MAY 24 Blogger CB Forgotston ridicules the recent PR campaign by the state GOP in the wake of a legislative auditor's request to both major parties. The GOP (apparently unaware that the Dems got the same request) started yammering about being targeted because it had "killed" a tax increase. CB finds that laughable, but it's also pretty funny that the GOP was comparing this episode to the IRS scandal (Because the President has so much to do with our state auditor. Right?).
MAY 24 Politico details some recent fund-raising efforts by Sen. David Vitter, which have raised the question of his future political plans. This time, it is a $5,000 per head "bayou weekend" that includes "Cajun cooking" and an all-caps "alligator hunt," the story reports. Funds raised go to a super PAC that can spend money to support Vitter in federal or state races, the story points out.

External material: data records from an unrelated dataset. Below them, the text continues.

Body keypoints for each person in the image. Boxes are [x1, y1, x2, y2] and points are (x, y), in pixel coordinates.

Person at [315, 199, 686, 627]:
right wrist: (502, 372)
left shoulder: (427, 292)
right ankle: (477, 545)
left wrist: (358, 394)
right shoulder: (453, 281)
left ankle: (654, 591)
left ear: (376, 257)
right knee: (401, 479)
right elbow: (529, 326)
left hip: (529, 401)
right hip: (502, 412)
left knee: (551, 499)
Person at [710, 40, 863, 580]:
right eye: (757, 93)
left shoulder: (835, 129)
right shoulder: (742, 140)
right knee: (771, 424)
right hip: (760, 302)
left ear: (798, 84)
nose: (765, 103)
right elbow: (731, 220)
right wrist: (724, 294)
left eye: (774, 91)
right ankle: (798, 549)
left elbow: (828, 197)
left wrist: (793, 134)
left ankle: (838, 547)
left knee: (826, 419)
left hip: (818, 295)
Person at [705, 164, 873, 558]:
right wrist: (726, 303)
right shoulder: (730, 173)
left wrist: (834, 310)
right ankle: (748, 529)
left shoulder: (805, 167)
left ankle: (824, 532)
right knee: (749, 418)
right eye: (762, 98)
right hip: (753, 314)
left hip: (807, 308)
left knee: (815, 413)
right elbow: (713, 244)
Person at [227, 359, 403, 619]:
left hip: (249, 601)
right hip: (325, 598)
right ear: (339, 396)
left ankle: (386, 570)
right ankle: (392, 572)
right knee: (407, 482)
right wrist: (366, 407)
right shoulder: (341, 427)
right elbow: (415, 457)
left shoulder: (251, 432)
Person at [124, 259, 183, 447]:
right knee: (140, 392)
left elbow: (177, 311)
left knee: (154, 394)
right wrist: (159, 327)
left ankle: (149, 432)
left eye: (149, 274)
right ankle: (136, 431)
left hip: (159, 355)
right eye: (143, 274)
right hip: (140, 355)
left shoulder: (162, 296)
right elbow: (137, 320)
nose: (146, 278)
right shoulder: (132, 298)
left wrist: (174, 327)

MAY 24 The pink building on Royal in the quarter was sold at a sheriff's sale Thursday, this Picayune story reports. An injunction that would have halted the sale wasn't enforced because the family failed to post a $150,000 bond, the story reports. So the owner of the mortgages on the building bought it, for nearly $7 million. Now the feuding family will have to negotiate with that company to get a lease on the building that has housed their business for close to 60 years.
MAY 23 This post in Louisiana Voice tells us about a bill by a Winnsboro lege that would require all public high school students to take at least one Course Choice online class in order to graduate. (What?) Blogger Tom Aswell says it's a monument to "waste and corruption," especially in light of the problems he's exposed with the program in recent weeks. Idaho had a similar program, but voters removed it by a 2-1 margin, Aswell says.